Yaşamını yitirenlerin isimlerinin ve fotoğraflarının bulunduğu “Unutmayacağız, Affetmeyeceğiz, Hesap Soracağız” yazan pankartı taşıyan kitle, ölenlerin anısına saygı duruşu yaptı. Alandan sürekli “Katil Devlet Hesap Verecek” sloganları yükseldi. Katliamın gerçekleştiği yere 10 Ekim Derneği’nin hazırladığı katledilenlerin isimlerinin yazılı olduğu ağaç figürlü pankart serildi. 10.04’te yapılan saygı duruşunun ardından oturma eylemi yapıldı. Anmada ilk sözü alan, katliamda yaşamını yitiren avukat Uygar Coşgun'un eşi 10 Ekim-Der Geçici Yönetim Kurulu Üyesi Mehtap Sakinci Coşgun, “Örgütlü öldürüldük, örgütlü olmaya devam edelim” çağrısı yaptı.

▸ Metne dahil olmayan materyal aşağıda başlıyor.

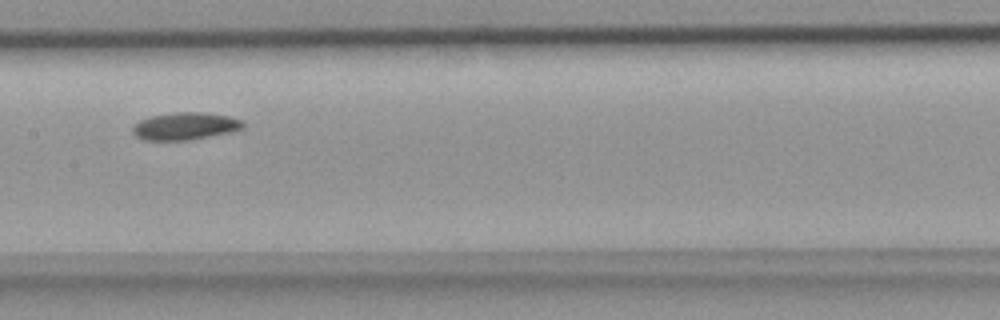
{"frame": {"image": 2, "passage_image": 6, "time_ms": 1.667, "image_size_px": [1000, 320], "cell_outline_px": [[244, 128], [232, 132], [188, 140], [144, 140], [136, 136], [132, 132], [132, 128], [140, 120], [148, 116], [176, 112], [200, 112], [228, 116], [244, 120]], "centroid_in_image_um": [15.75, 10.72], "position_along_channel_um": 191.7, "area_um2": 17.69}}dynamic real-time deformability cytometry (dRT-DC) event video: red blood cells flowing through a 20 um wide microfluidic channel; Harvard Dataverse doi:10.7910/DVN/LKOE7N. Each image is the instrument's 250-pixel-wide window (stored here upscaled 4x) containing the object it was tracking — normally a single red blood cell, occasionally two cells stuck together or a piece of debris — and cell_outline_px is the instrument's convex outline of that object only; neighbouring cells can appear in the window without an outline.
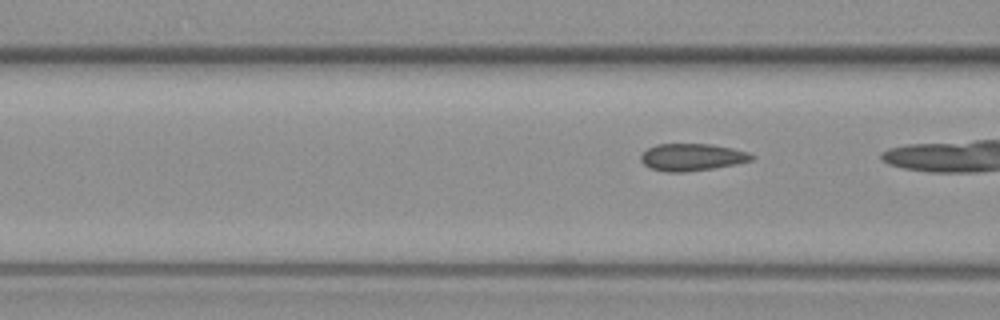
{"species": "common noctule bat (a hibernating species)", "species_latin": "Nyctalus noctula", "temperature_condition": "warm", "stored_images_in_passage": 7, "camera_frame_rate_fps": 3000, "um_per_image_px": 0.085, "animal": {"sex": "female", "body_mass_g": 19.3, "forearm_length_mm": 54.1}, "frame": {"image": 1, "passage_image": 7, "time_ms": 8.667, "image_size_px": [1000, 320], "cell_outline_px": [[756, 156], [752, 160], [736, 164], [712, 168], [684, 172], [668, 172], [652, 168], [644, 164], [640, 160], [640, 156], [648, 148], [656, 144], [712, 144], [732, 148], [748, 152]], "centroid_in_image_um": [58.83, 13.35], "position_along_channel_um": 107.8, "area_um2": 17.46}}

‘’Birkaç IŞİD’liden ibaret dava’’

10 Ekim Davası Avukat Komisyonu’ndan Avukat İlke Işık şunları söyledi:

“10 Ekim sabahı dahi gelen istihbaratın Ankara Emniyeti, Emniyet Genel Müdürlüğü ve Valiliklerle, İçişleri Bakanlığı tarafından neden yok sayıldığını başından beri sorduk. Nisan ayında elde ettiğimiz Müfettiş Raporu bütün söylediklerimizi doğruladı. İstihbaratlar vardı, bombacıların isimleri belliydi, bir mitingde bomba patlatılacağından dahi bahsediliyordu. Bütün bunlar yok sayıldı. Göz göre göre katliam yaşanmasına izin verildi. Ankara Emniyet Müdürlüğü yetkilileri hakkındaki suç duyurumuza ‘kovuşturmaya yer yoktur’ kararı verildi. Israrla bize ‘devlet yetkililerini soruşturmayacağız’ deniliyor. Birkaç IŞID’liden ibaret bir dava açılmaya çalışılıyor. Bu ay içinde de iddianameyi göreceğimiz söyleniyor. Sanıklar şaibeli biçimde kendini patlatıyor. Yaşayan sanığın dahi kalmadığı iddianameyi kabul etmeyeceğiz, bütün yetkililer sanık sandalyesine oturtulana kadar bu dava ile işimiz bitmeyecek.’’

İçimiz yanıyor

Katliamda yaşamını kaybeden Canberk Bakış’ın babası Abdullah Bakış, “Malatya’dan çıktık yola. Çocuklarımızın can verdiği yerde ayakta duramıyoruz, içimiz yanıyor” dedi.

Katliamda bacağını kaybeden Cafer Altun, “Buraya gelirken çeşitli endişelerim vardı. Psikologum buraya gelmemi önermedi, tedavim sürüyor. Beni burada öldürmeyi beceremeyen siyasi iktidar sonrasındaki süreçte her yolla bunu denedi. Tedavi ihtiyaçlarımı ödemeyerek, protezimi karşılamayarak bu süreci geciktirdi. Barışın savunucuları olarak bu alanda bulunduk. Hiçbir zaman bu davayı bırakmayacağız. Protez için kampanya başlatıldı, hem bu alana gelebilmek hem de yere düşen pankartları koşarak ileriye taşımak için istiyorum. Adalet sağlandıktan sonra yasımı tutacağım” diye konuştu.